Print the entries below exactly as they appear, from the first line up to and including the line with "7.000% | $6.65 | $33.27 | $66.53 |". Do not print any pictures.

▼

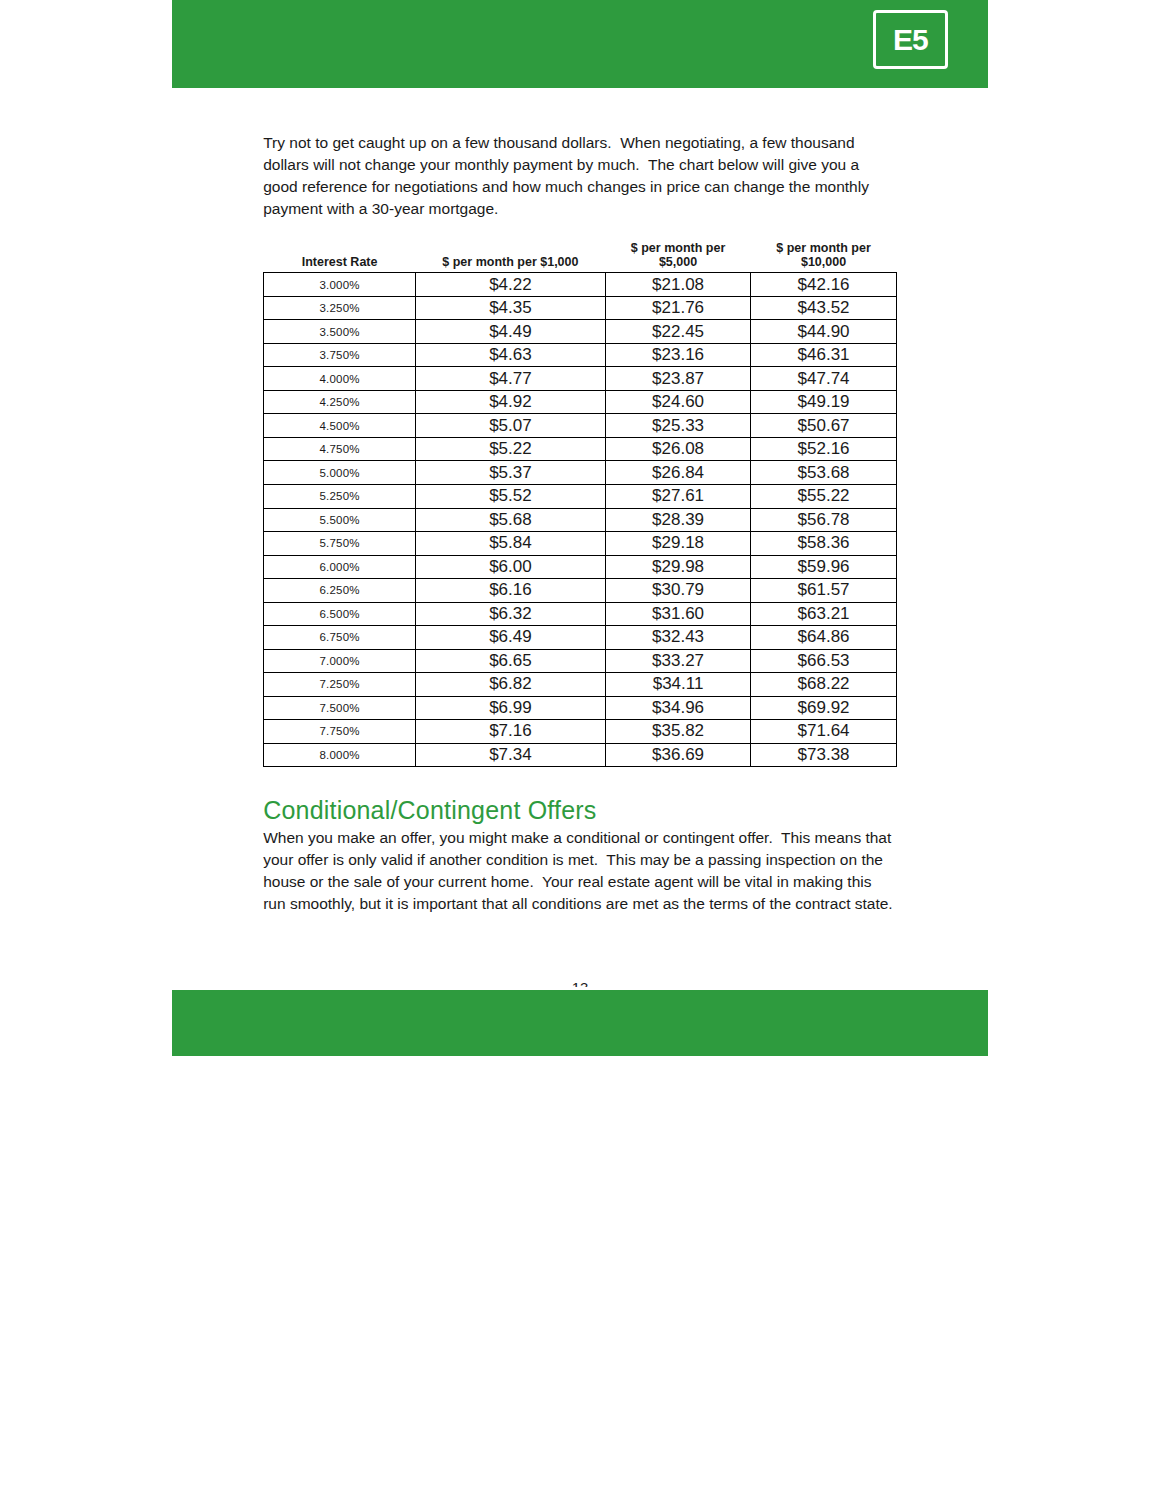E5
Try not to get caught up on a few thousand dollars. When negotiating, a few thousand dollars will not change your monthly payment by much. The chart below will give you a good reference for negotiations and how much changes in price can change the monthly payment with a 30-year mortgage.
| Interest Rate | $ per month per $1,000 | $ per month per $5,000 | $ per month per $10,000 |
| --- | --- | --- | --- |
| 3.000% | $4.22 | $21.08 | $42.16 |
| 3.250% | $4.35 | $21.76 | $43.52 |
| 3.500% | $4.49 | $22.45 | $44.90 |
| 3.750% | $4.63 | $23.16 | $46.31 |
| 4.000% | $4.77 | $23.87 | $47.74 |
| 4.250% | $4.92 | $24.60 | $49.19 |
| 4.500% | $5.07 | $25.33 | $50.67 |
| 4.750% | $5.22 | $26.08 | $52.16 |
| 5.000% | $5.37 | $26.84 | $53.68 |
| 5.250% | $5.52 | $27.61 | $55.22 |
| 5.500% | $5.68 | $28.39 | $56.78 |
| 5.750% | $5.84 | $29.18 | $58.36 |
| 6.000% | $6.00 | $29.98 | $59.96 |
| 6.250% | $6.16 | $30.79 | $61.57 |
| 6.500% | $6.32 | $31.60 | $63.21 |
| 6.750% | $6.49 | $32.43 | $64.86 |
| 7.000% | $6.65 | $33.27 | $66.53 |
| 7.250% | $6.82 | $34.11 | $68.22 |
| 7.500% | $6.99 | $34.96 | $69.92 |
| 7.750% | $7.16 | $35.82 | $71.64 |
| 8.000% | $7.34 | $36.69 | $73.38 |
Conditional/Contingent Offers
When you make an offer, you might make a conditional or contingent offer. This means that your offer is only valid if another condition is met. This may be a passing inspection on the house or the sale of your current home. Your real estate agent will be vital in making this run smoothly, but it is important that all conditions are met as the terms of the contract state.
13
E5 Home Loans | e5homeloans.com | 602.625.0438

▲

ANSWER SPACE:
E5
Try not to get caught up on a few thousand dollars. When negotiating, a few thousand dollars will not change your monthly payment by much. The chart below will give you a good reference for negotiations and how much changes in price can change the monthly payment with a 30-year mortgage.
| Interest Rate | $ per month per $1,000 | $ per month per $5,000 | $ per month per $10,000 |
| --- | --- | --- | --- |
| 3.000% | $4.22 | $21.08 | $42.16 |
| 3.250% | $4.35 | $21.76 | $43.52 |
| 3.500% | $4.49 | $22.45 | $44.90 |
| 3.750% | $4.63 | $23.16 | $46.31 |
| 4.000% | $4.77 | $23.87 | $47.74 |
| 4.250% | $4.92 | $24.60 | $49.19 |
| 4.500% | $5.07 | $25.33 | $50.67 |
| 4.750% | $5.22 | $26.08 | $52.16 |
| 5.000% | $5.37 | $26.84 | $53.68 |
| 5.250% | $5.52 | $27.61 | $55.22 |
| 5.500% | $5.68 | $28.39 | $56.78 |
| 5.750% | $5.84 | $29.18 | $58.36 |
| 6.000% | $6.00 | $29.98 | $59.96 |
| 6.250% | $6.16 | $30.79 | $61.57 |
| 6.500% | $6.32 | $31.60 | $63.21 |
| 6.750% | $6.49 | $32.43 | $64.86 |
| 7.000% | $6.65 | $33.27 | $66.53 |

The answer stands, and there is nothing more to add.